Teníamos meses sin verla y fue en la plenitud de esta batalla, cuando nos conseguimos. Ella es una niña muy cariñosa y entre mimos, sorprendió a mi hija con una pregunta: "¿TÚ ERES ESCUÁLIDA O VENEZOLANA?" Como ven, Karibay hizo la pregunta-síntesis de la situación histórica, política y social que vivimos. No se refirió al término "escuálida" vinculado a poco o escaso. No. Con aguda inteligencia desnudó la contradicción: SER VENEZOLANO -VERSUS- SER EXTRANJERO O AJENO. Para nosotros, los adultos, el equivalente entre patriotas y traidores de la Patria.
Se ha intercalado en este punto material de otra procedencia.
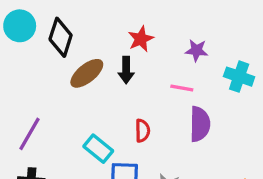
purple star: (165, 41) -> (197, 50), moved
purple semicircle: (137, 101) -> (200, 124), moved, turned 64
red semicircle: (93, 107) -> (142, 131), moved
Una siente un fresquito de orgullo. Porque, seguramente, mañana, Karibay no andará con cara de yo no fui, banalmente diciendo que la engañaron, que pobrecita de mí, que estoy confundida y no sé cuántas pistoladas más. Como lo hicieron algunos, después de derrotado el golpe de estado del 11-A. O como lo hacen los patronos, los sindicaleros y los apátridas, que dirigieron y aun dirigen, atentados terroristas contra la economía y la paz de nuestra nación. Cobardes e irresponsable que ahora se lavan las manos porque para ellos nuestro país es desechable, cualquier cosa que usan y botan a su antojo. ¡No!. Karibay no será miseria humana, egoísta e insensible. Ella forma parte del presente de un futuro que vive el ejemplo heroico de un pueblo, lo ha visto con sus propios ojos, lo ha vivido con su familia. Y celebro su inocencia, que es la inteligencia con la que afloran las preguntas importantes.

Y Usted: ¿ES ESCUALIDO O VENEZOLANO?